In some examples, perturbation simulation studies are performed to validate and understand the causal effect of specific genes on predicted yield and viability. The perturbation studies involve establishing a baseline prediction for each sample in the dataset using the original gene expression profile with the trained model, and then systematically perturbing the expression levels of selected genes by applying scaling factors of 1.5, 2, 3, and 5 to simulate overexpression. For each perturbation, two scenarios are explored: scaling only the expression level of one modified gene while leaving all other genes unchanged, and scaling all modified genes by the scaling factor under test. The model prediction is recalculated for each perturbed sample, and the change in predicted yield or viability is recorded. Gene expression versus predicted yield curves are plotted for each perturbed gene, and the linearity, saturation point, monotonicity, biological plausibility, slope, and curvature of the response curves are analyzed. The perturbation studies reveal that sdhaf3 overexpression shows a consistently positive relationship with protein yield across all scaling factors, with yield rising more steeply at higher scaling levels, indicating that sdhaf3 is a strong candidate for upregulation. The psat1 gene exhibits only a modest positive effect on yield at higher scaling factors, with curves remaining relatively flat for lower scale values, suggesting that psat1 has a limited and possibly saturating influence on yield. The fam83d gene demonstrates a negative correlation with protein yield in individual overexpression scenarios, but the scaling has an overall effect of increasing yield across all target genes within the final two layers when considered in the context of the full genetic circuit, suggesting complex regulatory interactions and bias effects.

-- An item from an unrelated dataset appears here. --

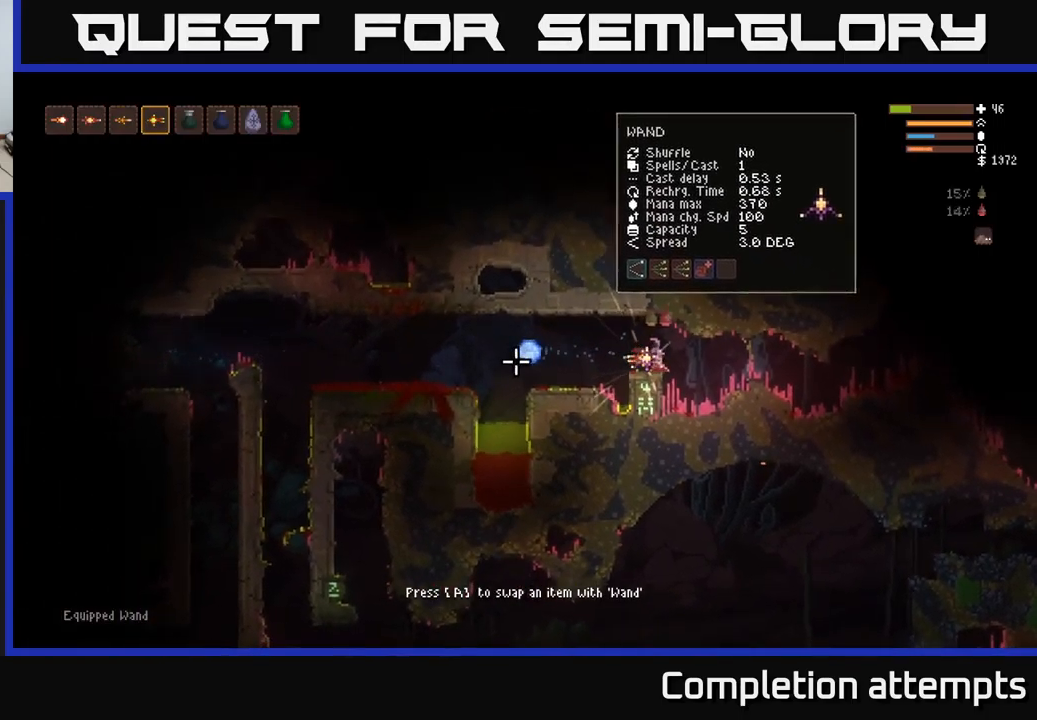
{"buttons": [], "left_stick": "left", "right_stick": "left", "events": [[17, "L2", "down"], [150, "L2", "up"], [317, "left_stick", "center"], [384, "left_stick", "left"]]}
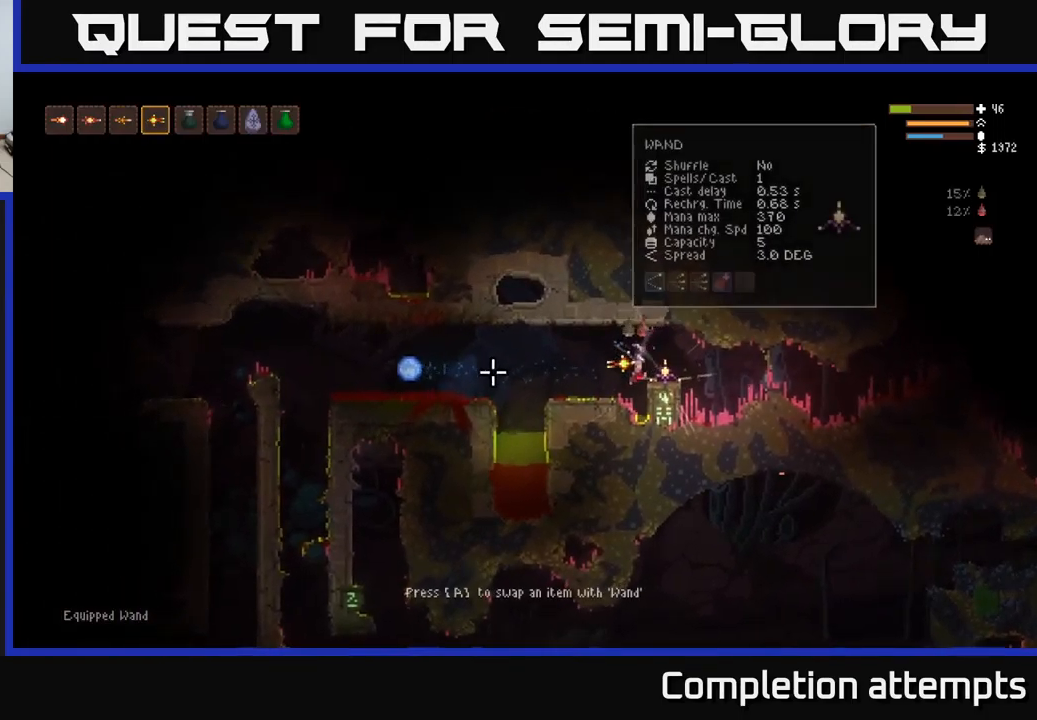
{"buttons": ["L2"], "left_stick": "left", "right_stick": "left", "events": [[450, "L2", "down"]]}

In some examples, the perturbation simulation results inform the design of genetic modifications by revealing synergistic effects among multiple gene modifications. Although individual overexpression of genes results in amplified gradients and dynamic range, the absolute values of predicted yield may remain below baseline in some cases, indicating down-regulation effects. However, when multiple genes are overexpressed together, such as the triple overexpression of sdhaf3, psat1, and fam83d, the combined effect results in a substantially higher yield than any individual overexpression. The synergistic effect is attributed to the cascaded boosting of bias terms across the multiple layers of the genetic circuit, which increases the dynamic range of protein yield. Without wishing to be bound by theories, in some embodiments, it was observed from the perturbation studies that psat1 serves as a viability balancing element. Those embodiments reveal that psat1 is the only gene among the tested targets that showed an increasing effect on viability over scaling factors, suggesting that psat1 overexpression might help maintain cell viability while other modifications focus on enhancing yield.

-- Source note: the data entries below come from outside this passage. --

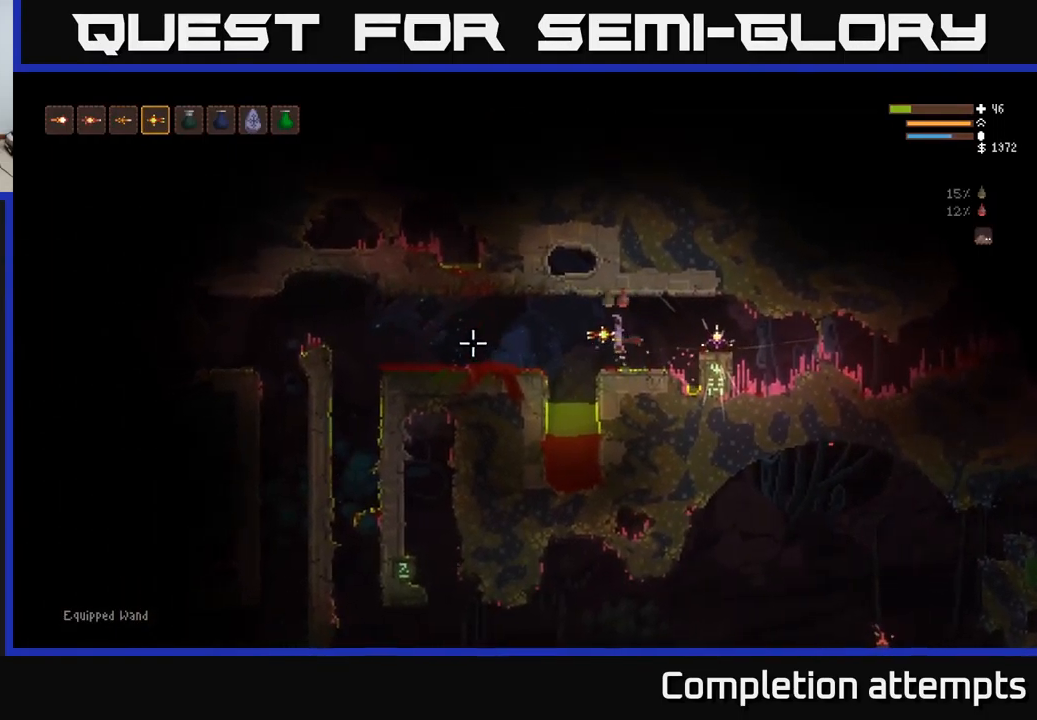
{"buttons": ["L2"], "left_stick": "left", "right_stick": "left", "events": [[50, "L2", "up"], [450, "L2", "down"]]}
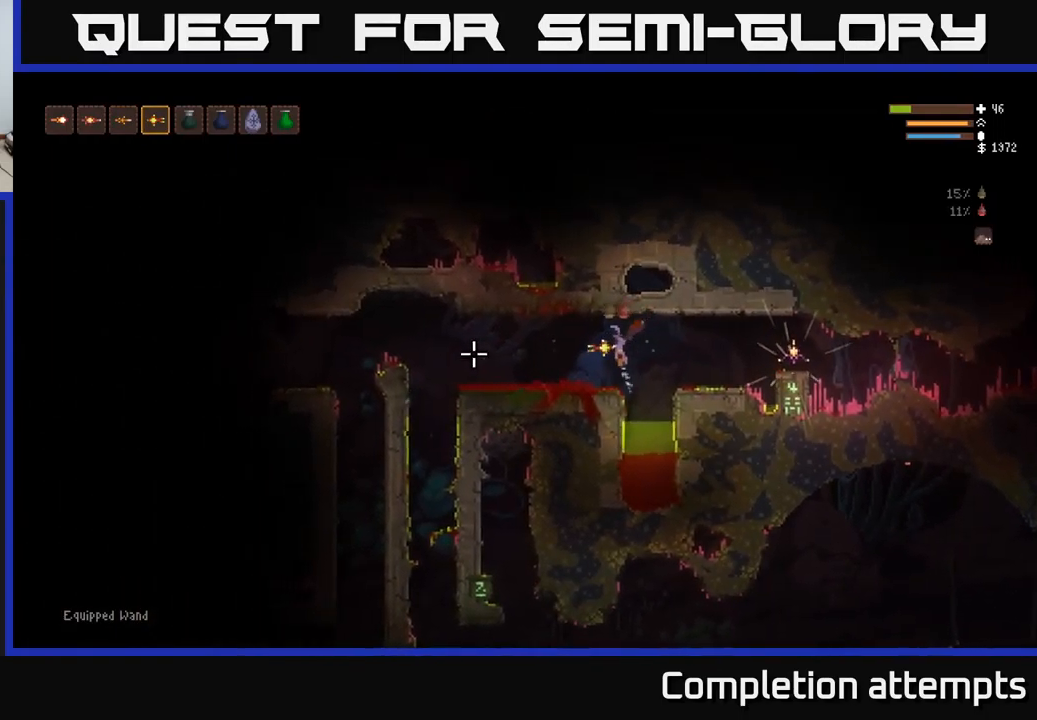
{"buttons": [], "left_stick": "left", "right_stick": "left", "events": [[17, "L2", "up"]]}
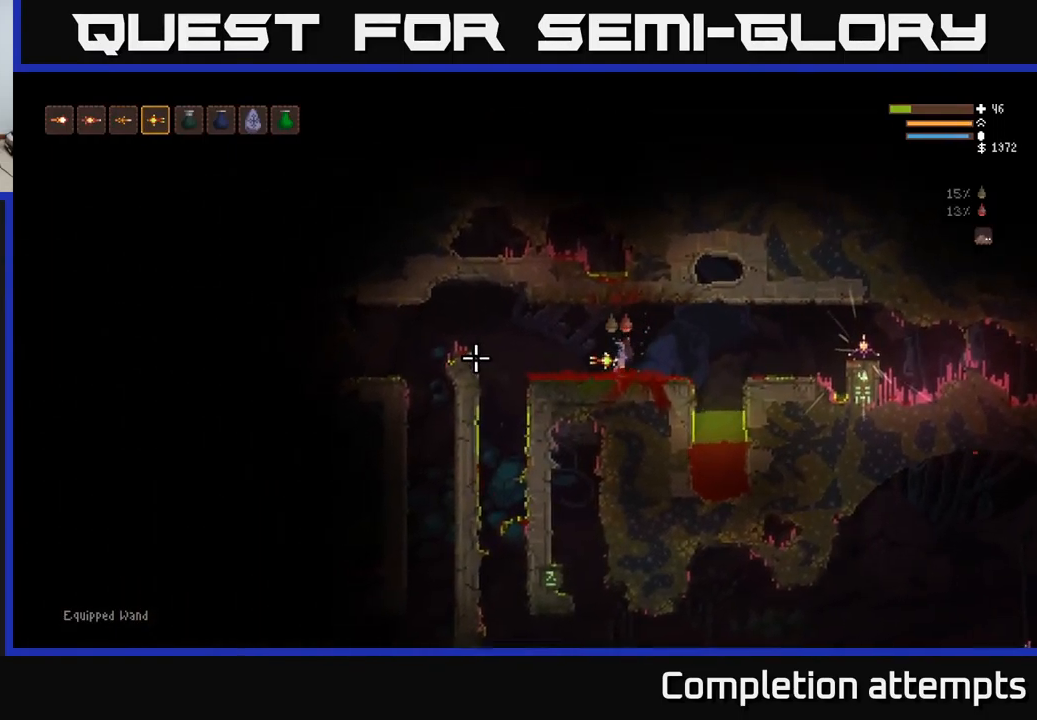
{"buttons": [], "left_stick": "left", "right_stick": "left", "events": [[50, "R2", "down"], [117, "left_stick", "center"], [167, "R2", "up"], [500, "left_stick", "left"]]}
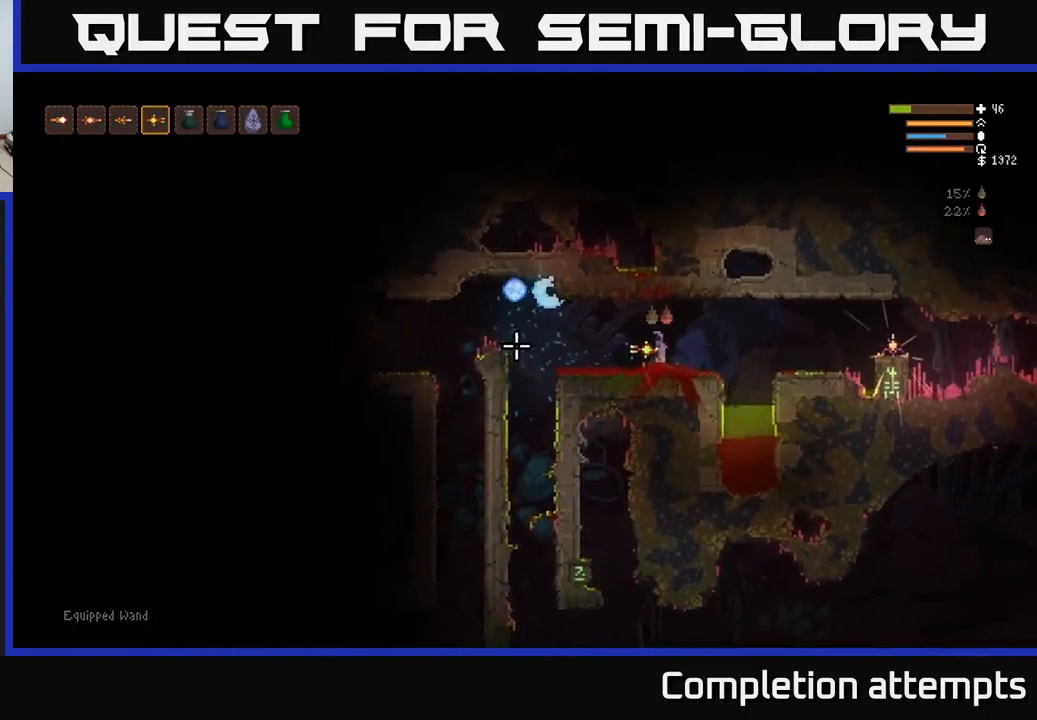
{"buttons": ["L2"], "left_stick": "left", "right_stick": "left", "events": [[500, "L2", "down"]]}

In some examples, a biosynthesis or bioproduction system for therapeutic proteins in mammalian cell lines integrates the artificial neural network-like genetic circuit and the convolutional neural network-based predictive model into a unified platform. The system comprises an artificial neural network-like genetic circuit designed to modulate expression of key genes related to cellular metabolism and protein synthesis, a convolutional neural network-based predictive model that uses principal component analysis on metabolite and biomarker data to identify further gene modifications, a process for implementing modifications identified by the convolutional neural network model and artificial neural network-like circuit in mammalian cell cultures to enhance production of therapeutic proteins, and a system for real-time monitoring of cellular metabolites and biomarkers to dynamically adjust cell culture conditions, optimizing yield and metabolic stability.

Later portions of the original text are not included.